→ GOAL OF THE EXERCISE
Find the lines holding the string "casing" in the data, then copy all of them.

===== DATA SUPPLIED =====

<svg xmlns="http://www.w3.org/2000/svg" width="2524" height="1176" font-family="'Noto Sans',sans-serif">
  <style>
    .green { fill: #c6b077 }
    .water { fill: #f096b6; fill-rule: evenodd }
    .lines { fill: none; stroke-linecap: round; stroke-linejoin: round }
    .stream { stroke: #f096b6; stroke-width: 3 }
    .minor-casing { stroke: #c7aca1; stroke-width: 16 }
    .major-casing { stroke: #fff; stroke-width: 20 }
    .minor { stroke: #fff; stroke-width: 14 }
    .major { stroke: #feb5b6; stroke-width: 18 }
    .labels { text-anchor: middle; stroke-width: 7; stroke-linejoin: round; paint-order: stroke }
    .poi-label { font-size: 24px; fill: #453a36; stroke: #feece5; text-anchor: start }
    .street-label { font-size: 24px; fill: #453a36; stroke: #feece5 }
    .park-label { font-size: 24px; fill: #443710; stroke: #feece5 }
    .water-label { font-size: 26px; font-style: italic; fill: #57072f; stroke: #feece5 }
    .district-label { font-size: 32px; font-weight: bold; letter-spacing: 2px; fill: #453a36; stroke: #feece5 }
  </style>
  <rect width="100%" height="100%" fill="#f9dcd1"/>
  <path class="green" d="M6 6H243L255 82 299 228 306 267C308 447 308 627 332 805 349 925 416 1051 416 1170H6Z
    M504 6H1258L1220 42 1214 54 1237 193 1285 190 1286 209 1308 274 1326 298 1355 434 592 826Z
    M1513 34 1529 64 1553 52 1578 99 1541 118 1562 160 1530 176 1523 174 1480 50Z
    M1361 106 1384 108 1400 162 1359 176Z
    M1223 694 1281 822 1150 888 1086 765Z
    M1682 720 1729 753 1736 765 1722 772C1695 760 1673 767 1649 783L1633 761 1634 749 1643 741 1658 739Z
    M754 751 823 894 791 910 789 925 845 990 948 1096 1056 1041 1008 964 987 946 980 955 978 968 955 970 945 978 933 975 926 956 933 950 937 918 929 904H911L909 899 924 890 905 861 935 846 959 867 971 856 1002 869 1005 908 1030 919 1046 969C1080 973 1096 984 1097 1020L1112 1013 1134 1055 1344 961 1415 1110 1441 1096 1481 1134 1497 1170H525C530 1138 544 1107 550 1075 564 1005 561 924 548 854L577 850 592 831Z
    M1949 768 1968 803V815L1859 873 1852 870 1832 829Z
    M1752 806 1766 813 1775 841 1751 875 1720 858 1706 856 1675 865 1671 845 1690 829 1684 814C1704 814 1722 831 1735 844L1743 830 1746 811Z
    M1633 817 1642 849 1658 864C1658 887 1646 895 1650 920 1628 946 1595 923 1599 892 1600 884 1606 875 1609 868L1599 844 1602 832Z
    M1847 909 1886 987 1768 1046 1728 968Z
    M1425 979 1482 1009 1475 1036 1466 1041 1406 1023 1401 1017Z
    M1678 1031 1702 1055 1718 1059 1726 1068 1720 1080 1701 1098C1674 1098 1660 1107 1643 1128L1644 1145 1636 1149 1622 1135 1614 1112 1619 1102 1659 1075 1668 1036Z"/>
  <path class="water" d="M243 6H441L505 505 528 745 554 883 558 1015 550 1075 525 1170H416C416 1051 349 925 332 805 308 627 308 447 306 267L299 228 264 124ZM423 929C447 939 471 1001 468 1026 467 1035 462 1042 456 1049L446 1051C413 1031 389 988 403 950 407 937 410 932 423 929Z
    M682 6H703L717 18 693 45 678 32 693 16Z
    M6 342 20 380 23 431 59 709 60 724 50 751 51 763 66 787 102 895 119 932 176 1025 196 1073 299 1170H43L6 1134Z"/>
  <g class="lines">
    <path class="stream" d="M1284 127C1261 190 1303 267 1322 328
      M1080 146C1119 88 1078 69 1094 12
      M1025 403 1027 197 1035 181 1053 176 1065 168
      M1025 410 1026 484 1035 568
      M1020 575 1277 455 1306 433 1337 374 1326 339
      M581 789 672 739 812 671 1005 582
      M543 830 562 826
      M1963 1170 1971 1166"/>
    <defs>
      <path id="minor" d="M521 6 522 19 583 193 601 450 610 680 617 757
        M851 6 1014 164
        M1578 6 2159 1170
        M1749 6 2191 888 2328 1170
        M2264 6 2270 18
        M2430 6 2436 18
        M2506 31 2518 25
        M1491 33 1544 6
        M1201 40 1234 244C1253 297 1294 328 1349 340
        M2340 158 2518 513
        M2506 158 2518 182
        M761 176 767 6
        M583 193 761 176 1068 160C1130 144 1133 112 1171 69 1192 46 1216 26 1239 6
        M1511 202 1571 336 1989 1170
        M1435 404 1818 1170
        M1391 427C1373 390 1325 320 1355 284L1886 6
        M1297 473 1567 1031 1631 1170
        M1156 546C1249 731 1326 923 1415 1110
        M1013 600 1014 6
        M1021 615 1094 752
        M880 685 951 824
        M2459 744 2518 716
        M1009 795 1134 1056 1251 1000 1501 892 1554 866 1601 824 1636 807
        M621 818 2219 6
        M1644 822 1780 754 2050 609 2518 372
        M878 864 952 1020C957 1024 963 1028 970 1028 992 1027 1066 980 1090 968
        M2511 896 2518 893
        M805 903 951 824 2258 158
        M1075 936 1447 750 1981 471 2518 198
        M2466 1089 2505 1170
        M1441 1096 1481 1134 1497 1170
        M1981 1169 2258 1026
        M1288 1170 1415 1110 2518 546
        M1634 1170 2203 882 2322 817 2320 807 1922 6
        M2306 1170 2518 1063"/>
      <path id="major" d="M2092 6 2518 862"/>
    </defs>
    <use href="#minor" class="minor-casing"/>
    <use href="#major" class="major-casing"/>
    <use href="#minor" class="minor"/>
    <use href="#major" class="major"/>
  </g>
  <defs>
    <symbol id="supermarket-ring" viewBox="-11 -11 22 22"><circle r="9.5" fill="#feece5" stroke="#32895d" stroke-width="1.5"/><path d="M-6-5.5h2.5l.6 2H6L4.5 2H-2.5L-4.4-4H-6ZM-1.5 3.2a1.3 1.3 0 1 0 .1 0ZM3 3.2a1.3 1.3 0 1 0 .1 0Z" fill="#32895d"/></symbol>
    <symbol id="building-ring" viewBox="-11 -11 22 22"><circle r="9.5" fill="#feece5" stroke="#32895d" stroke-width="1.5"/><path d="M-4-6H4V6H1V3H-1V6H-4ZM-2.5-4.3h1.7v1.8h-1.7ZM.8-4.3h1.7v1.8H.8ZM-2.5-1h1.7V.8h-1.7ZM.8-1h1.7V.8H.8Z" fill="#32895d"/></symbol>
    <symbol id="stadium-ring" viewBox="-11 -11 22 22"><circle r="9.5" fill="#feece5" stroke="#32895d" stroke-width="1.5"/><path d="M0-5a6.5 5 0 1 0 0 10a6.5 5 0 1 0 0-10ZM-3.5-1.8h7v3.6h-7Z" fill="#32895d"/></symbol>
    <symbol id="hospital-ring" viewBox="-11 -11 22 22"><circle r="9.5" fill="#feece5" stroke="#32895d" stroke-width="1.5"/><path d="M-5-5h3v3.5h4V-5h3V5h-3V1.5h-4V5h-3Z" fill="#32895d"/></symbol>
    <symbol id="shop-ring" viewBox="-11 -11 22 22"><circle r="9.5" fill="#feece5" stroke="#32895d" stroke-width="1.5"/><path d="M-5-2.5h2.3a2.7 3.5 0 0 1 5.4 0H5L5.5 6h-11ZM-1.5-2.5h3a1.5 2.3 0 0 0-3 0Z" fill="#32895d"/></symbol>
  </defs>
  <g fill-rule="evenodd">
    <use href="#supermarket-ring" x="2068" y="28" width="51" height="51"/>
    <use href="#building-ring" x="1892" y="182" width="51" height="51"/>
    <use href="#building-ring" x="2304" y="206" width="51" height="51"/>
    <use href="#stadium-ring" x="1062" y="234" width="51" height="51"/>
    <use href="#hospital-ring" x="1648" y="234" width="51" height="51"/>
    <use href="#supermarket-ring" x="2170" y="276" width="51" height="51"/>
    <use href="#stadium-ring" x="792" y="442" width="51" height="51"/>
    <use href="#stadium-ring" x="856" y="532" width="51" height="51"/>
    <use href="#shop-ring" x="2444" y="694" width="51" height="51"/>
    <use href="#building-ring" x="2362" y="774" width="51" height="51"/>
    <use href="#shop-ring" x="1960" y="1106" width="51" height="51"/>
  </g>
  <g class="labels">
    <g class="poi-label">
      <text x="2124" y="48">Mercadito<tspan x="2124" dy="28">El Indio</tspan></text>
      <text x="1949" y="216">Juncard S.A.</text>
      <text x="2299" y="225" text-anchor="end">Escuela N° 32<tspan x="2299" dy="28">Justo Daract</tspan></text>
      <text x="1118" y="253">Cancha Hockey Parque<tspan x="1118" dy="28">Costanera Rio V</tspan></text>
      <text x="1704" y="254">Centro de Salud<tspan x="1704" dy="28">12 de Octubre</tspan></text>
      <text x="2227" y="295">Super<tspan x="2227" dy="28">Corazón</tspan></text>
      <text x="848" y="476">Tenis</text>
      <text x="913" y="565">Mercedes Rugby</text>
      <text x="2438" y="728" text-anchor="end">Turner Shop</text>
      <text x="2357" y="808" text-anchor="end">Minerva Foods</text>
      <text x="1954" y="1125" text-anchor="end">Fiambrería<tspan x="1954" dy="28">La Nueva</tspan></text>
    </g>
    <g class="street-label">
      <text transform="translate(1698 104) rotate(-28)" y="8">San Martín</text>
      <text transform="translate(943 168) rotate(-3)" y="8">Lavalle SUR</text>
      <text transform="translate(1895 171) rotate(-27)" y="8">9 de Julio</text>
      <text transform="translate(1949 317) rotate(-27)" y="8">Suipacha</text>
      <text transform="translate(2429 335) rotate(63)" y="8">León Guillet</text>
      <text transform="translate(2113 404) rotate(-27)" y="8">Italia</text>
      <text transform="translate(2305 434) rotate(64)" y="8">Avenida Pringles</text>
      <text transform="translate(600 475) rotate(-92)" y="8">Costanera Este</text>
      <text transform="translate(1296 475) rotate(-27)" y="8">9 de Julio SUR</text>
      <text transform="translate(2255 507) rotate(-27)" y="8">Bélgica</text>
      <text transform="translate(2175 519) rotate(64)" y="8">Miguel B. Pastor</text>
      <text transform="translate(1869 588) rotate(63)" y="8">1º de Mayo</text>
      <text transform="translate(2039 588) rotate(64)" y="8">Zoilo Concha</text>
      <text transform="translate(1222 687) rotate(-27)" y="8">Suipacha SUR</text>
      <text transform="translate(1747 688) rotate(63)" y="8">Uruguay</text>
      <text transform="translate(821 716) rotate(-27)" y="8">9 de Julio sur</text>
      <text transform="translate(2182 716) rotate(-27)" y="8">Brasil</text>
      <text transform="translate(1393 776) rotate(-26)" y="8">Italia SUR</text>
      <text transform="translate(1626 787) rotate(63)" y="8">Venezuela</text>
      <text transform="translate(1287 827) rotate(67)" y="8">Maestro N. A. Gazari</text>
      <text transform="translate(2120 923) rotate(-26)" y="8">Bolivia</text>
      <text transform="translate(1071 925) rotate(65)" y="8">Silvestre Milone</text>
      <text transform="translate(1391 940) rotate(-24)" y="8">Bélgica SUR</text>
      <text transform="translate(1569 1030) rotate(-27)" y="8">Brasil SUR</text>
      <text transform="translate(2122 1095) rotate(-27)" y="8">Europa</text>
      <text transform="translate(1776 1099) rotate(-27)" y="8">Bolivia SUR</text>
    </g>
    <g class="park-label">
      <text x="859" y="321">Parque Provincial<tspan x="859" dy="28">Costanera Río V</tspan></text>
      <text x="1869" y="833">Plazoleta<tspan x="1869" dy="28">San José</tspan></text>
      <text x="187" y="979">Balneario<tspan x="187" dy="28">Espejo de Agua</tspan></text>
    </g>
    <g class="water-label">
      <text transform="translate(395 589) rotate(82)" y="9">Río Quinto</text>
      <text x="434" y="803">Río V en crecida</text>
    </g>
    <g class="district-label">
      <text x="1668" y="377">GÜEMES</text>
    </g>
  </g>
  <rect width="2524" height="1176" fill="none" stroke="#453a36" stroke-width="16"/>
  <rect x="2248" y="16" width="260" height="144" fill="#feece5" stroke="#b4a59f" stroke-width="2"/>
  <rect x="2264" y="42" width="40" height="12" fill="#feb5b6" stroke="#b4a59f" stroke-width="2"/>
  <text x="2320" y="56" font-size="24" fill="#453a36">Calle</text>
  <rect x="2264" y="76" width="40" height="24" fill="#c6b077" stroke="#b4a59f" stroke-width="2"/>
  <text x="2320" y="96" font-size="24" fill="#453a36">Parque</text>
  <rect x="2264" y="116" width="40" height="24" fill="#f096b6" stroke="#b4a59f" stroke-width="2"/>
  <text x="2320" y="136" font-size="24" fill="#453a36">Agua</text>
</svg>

=====

→ ANSWER SPACE
    .minor-casing { stroke: #c7aca1; stroke-width: 16 }
    .major-casing { stroke: #fff; stroke-width: 20 }
    <use href="#minor" class="minor-casing"/>
    <use href="#major" class="major-casing"/>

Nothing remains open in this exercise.